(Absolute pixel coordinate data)
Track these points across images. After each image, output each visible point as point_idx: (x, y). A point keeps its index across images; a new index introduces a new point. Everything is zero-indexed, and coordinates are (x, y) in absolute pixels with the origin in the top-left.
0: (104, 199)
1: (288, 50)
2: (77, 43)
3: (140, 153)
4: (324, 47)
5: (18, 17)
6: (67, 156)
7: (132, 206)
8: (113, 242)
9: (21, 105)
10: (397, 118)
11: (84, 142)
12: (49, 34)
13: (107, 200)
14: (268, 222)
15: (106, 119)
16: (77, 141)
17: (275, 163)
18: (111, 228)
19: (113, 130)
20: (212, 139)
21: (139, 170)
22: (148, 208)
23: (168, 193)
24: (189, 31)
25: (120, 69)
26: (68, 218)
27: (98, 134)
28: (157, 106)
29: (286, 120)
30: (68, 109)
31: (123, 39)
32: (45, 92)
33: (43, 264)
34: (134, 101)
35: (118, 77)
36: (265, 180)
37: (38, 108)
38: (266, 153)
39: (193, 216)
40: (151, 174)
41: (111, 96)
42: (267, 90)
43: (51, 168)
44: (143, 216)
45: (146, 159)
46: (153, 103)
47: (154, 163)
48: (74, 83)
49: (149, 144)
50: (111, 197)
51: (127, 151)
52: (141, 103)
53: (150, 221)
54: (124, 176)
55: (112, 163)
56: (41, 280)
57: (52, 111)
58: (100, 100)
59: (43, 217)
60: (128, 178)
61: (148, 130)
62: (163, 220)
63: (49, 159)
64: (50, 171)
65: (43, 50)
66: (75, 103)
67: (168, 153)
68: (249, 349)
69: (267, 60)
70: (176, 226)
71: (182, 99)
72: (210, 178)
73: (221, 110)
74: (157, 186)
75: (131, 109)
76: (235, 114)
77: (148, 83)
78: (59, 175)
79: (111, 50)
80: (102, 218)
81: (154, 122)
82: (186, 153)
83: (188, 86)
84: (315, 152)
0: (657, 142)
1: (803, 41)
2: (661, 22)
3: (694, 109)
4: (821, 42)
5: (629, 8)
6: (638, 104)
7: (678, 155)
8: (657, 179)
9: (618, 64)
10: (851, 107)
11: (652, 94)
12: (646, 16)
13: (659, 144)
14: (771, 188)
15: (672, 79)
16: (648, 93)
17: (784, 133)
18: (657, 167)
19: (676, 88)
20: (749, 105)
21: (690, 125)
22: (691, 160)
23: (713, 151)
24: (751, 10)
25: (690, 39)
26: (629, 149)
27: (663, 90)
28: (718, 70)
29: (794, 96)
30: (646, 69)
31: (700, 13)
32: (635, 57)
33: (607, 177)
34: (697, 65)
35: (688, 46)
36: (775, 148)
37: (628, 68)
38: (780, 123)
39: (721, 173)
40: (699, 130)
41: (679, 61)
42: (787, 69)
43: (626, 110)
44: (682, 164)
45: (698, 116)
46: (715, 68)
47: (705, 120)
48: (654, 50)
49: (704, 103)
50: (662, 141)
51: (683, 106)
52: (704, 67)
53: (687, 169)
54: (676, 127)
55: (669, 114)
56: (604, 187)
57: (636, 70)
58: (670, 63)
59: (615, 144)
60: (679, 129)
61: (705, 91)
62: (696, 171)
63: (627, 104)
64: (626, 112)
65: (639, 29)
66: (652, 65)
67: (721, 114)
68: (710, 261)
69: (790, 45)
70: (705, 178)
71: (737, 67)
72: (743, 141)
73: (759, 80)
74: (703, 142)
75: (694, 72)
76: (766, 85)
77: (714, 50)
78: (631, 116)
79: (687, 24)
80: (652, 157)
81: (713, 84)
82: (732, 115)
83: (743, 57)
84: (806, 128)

● BRIEF
The entries above hold the needed span. Transcribe exactly the lines from the one with "53: (150, 221)" to the one with "83: (188, 86)", both included.

● ANSWER TO THIS PROBLEM
53: (150, 221)
54: (124, 176)
55: (112, 163)
56: (41, 280)
57: (52, 111)
58: (100, 100)
59: (43, 217)
60: (128, 178)
61: (148, 130)
62: (163, 220)
63: (49, 159)
64: (50, 171)
65: (43, 50)
66: (75, 103)
67: (168, 153)
68: (249, 349)
69: (267, 60)
70: (176, 226)
71: (182, 99)
72: (210, 178)
73: (221, 110)
74: (157, 186)
75: (131, 109)
76: (235, 114)
77: (148, 83)
78: (59, 175)
79: (111, 50)
80: (102, 218)
81: (154, 122)
82: (186, 153)
83: (188, 86)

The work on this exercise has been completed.